Rebecca Miller nimmt sich in ihrem Film »Maggies Plan« die heutzutage grassierende Ichbezogenheit und Selbstverwirklichungsmanie vor. Da ist zunächst einmal der Kinderwunsch einer bald 30-jährigen Uni-Assistentin, die feststellen muss, dass ihre Liebschaften nie länger als ein halbes Jahr dauern. Also plant sie eine künstliche Befruchtung, der eine traute Zweisamkeit von Mutter und Kind folgen soll. Eine Beziehung zum Vater, die aller Wahrscheinlichkeit nach problematisch werden dürfte, würde da nur stören. Dass für den Nachwuchs auch ein Vater von Vorteil sein könnte, dass später die Frage nach dem leiblichen Vater ein bestimmendes Thema werden könnte (siehe beispielsweise »The Kids Are All Right«, übrigens auch mit Julianne Moore), all das wird von Maggie nicht bedacht. Ein Kind muss her, ohne jede Bindung zum Erzeuger – so Maggies Plan.
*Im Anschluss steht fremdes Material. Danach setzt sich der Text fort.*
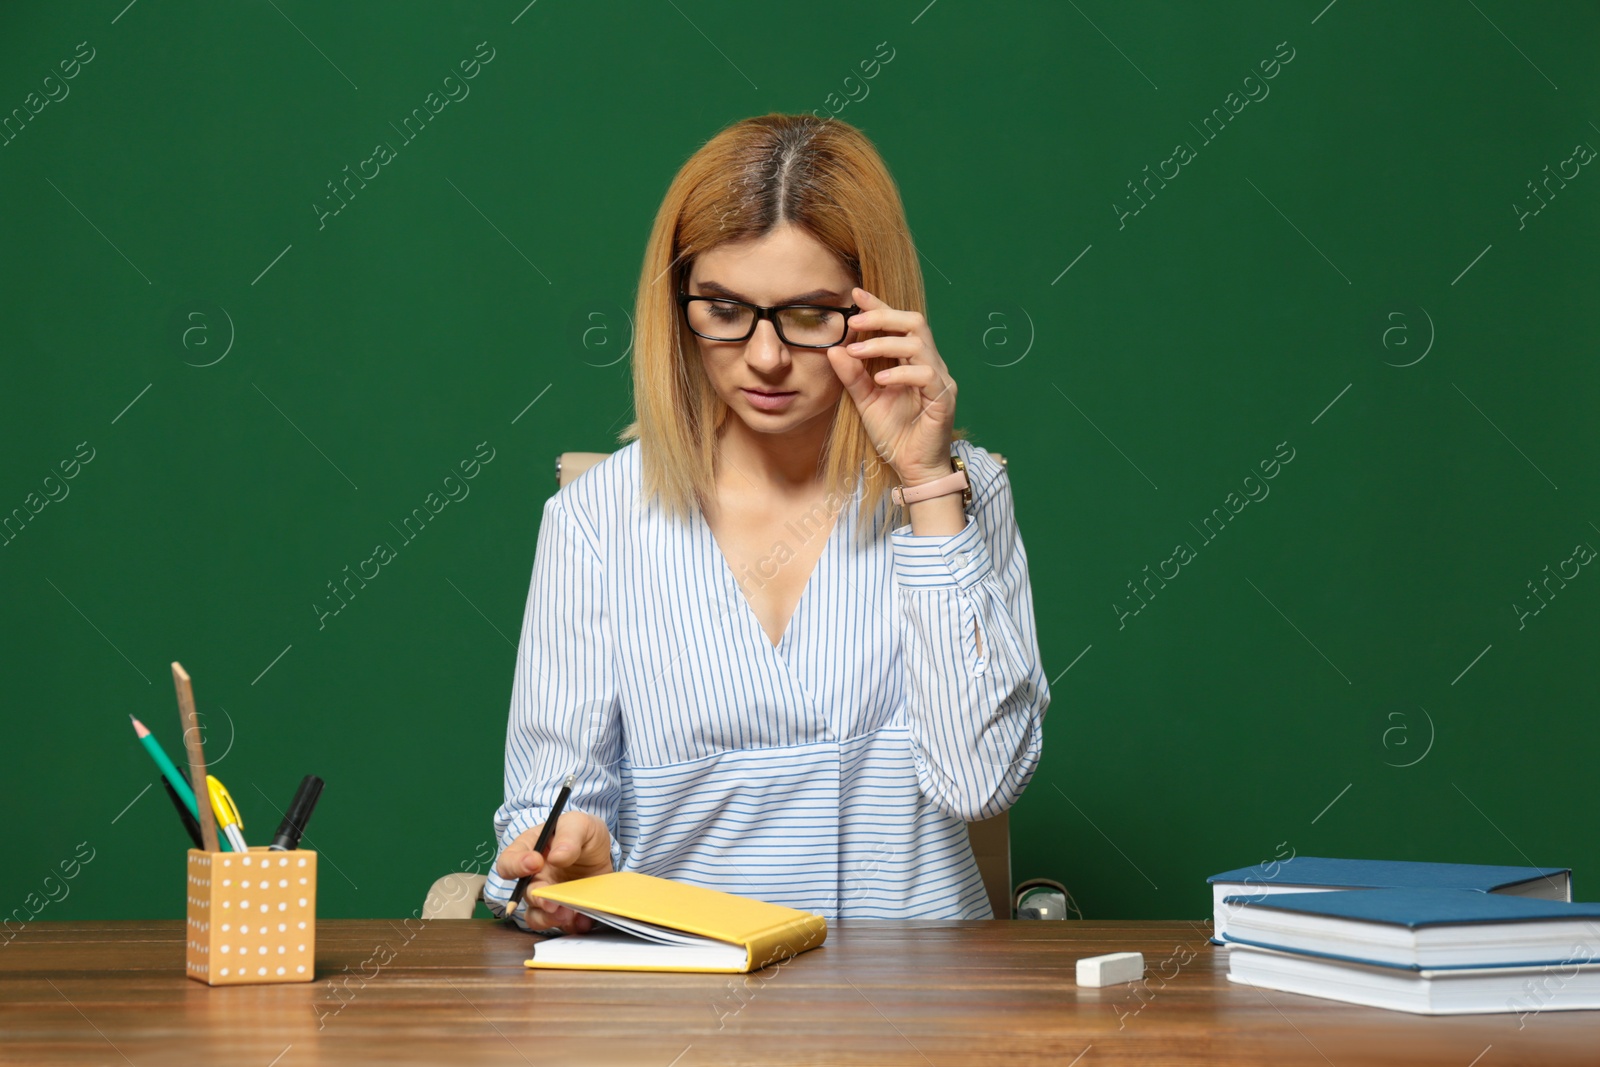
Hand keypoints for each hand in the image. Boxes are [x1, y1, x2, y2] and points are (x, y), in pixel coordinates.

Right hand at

Aber Maggie, nicht zufällig von Greta Gerwig in der üblichen, übersprühenden Spielfreude verkörpert, wird den schön ausgedachten Plan schon vermasseln. Emotional, weil sie sich eben kurz vor dem Termin verliebt, und praktisch, weil der Neue gerade in dem Moment klingelt, als Maggie sich die Samenspende des Gurkenfabrikanten Guy (Travis Fimmel) einverleiben will. Am selben Abend landet der angehimmelte Anthropologie-Dozent John (Ethan Hawke) in Maggies Bett, und es kommt zum Zeugungsakt auf die konventionelle Art.
Dann eben doch mit Mann, könnte man denken. Doch die Sache hat einen Haken: John ist ein verheirateter Vater von zwei Kindern. Seine Ehefrau Georgette (Julianne Moore), eine Professorin im selben Fach wie ihr Gatte, ist eine anstrengende Exzentrikerin. Vor ihrem Ehrgeiz hat John längst kapituliert. Die Aufmerksamkeit, die sie von ihm verlangt, hindert ihn daran – so glaubt er wenigstens –, zielstrebig seinen Roman zu schreiben. Von Maggie, einer eifrigen Leserin der ersten Seiten des Manuskripts und klugen Interpretin, erhofft er sich größte Unterstützung für die Verwirklichung seines Lebenstraums.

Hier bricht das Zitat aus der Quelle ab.